Came home to a chalk baord that read:" Think like a rapist." Can't say I'm surpirsed.
He just posted pic of sad weiner and half a butt cheek. That is it. I HATE online dating.
my drunk uncle just explained that turkeys are not gentle lovers... and no context doesn't make it better.
Scott woke me up by cracking a beer open in my face. Best friends are awesome.

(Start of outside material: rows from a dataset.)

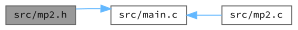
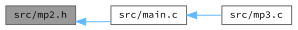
  digraph {
    fontname="Source Code Pro"
    rankdir=LR
    node [color=grey40 fillcolor=white fontname="Source Code Pro" fontsize=10 shape=box style=filled]
    edge [color=steelblue1 dir=back fontname="Source Code Pro" fontsize=10 labelfontname=Helvetica labelfontsize=10 style=solid]
    n1 [color=gray40 fillcolor=grey60 fontcolor=black height=0.2 label="src/mp2.h" width=0.4]
    n2 [height=0.2 label="src/main.c" width=0.4]
-   n3 [height=0.2 label="src/mp2.c" width=0.4]
-   n2 -> n1
+   n3 [height=0.2 label="src/mp3.c" width=0.4]
+   n1 -> n2
    n2 -> n3
  }
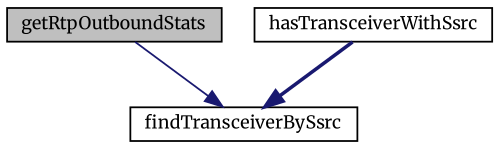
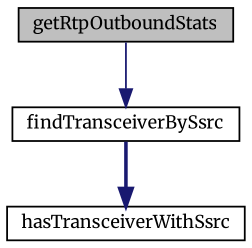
  digraph {
    fontname=Merriweather
    rankdir=TB
    node [color=black fillcolor=white fontname=Merriweather fontsize=10 shape=record style=filled]
    edge [color=midnightblue fontname=Merriweather fontsize=10 labelfontname=Helvetica labelfontsize=10]
    n1 [fillcolor=grey75 fontcolor=black height=0.2 label=getRtpOutboundStats width=0.4]
    n2 [height=0.2 label=findTransceiverBySsrc width=0.4]
    n3 [height=0.2 label=hasTransceiverWithSsrc width=0.4]
    n1 -> n2 [style=solid]
-   n3 -> n2 [style=bold]
+   n2 -> n3 [style=bold]
  }
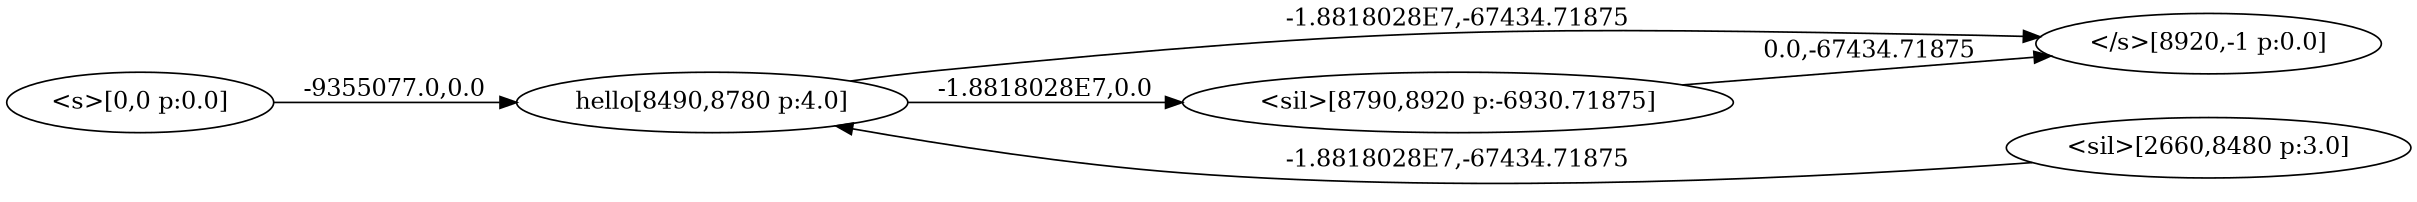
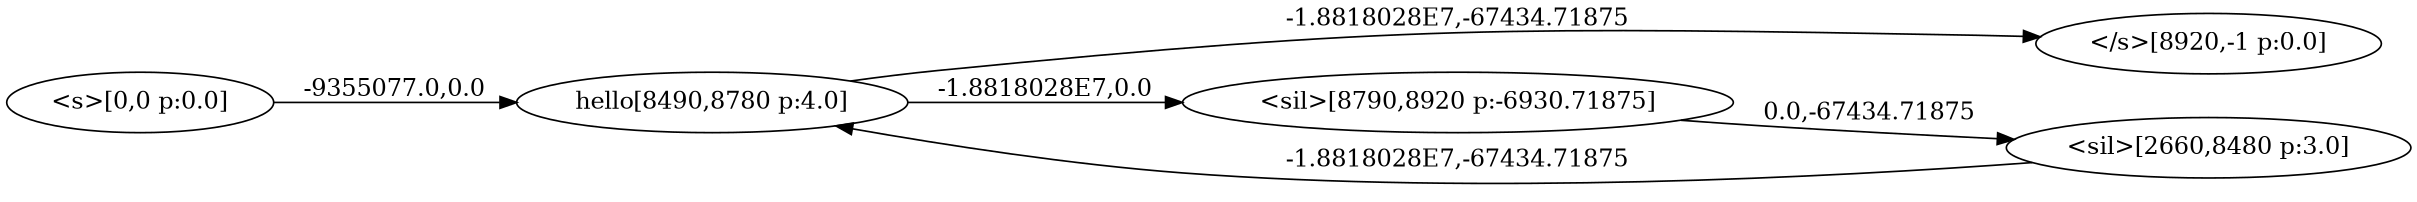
  digraph {
    rankdir=LR
    n1 [label="</s>[8920,-1 p:0.0]"]
    n2 [label="hello[8490,8780 p:4.0]"]
    n3 [label="<sil>[8790,8920 p:-6930.71875]"]
    n4 [label="<s>[0,0 p:0.0]"]
    n5 [label="<sil>[2660,8480 p:3.0]"]
    n2 -> n1 [label="-1.8818028E7,-67434.71875"]
    n2 -> n3 [label="-1.8818028E7,0.0"]
-   n3 -> n1 [label="0.0,-67434.71875"]
+   n3 -> n5 [label="0.0,-67434.71875"]
    n4 -> n2 [label="-9355077.0,0.0"]
    n5 -> n2 [label="-1.8818028E7,-67434.71875"]
  }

She's riding a tiny four-wheeler and has a Dos Equis in her hand. I at least have to meet her.
at what point last night did we decide it was okay to let me hitch hike to another bar?
I'll come out for a little. I can't be visibly hungover at work again or I get written up and fired. And yes, I am aware of how alcoholic that sounds.
I feel like every picture I upload of him on facebook where you can see his purity ring, I should make the caption "something in this picture does not belong"
Xanax and an ambien. And wine. I'm just waiting for mouth to mouth from some hot EMT. Sort of like the slutty girls version of sleeping beauty
We could have casual sex if you want. But I can't offer a bromance to a woman.
My tights ended up on the driveway folded neatly. Any ideas how that happened?
I DONT WANT YOUR DICK. I WANT BRUNCH.
This is the fifth time tonight that girl has taken off my pants. Take me home. Now.
I do have a history of lying to Customs. I once convinced them I was an astronaut.
I don't think it's a coincidence that the day I just happen to do the splits at the gym I come back with 7 guys' phone numbers.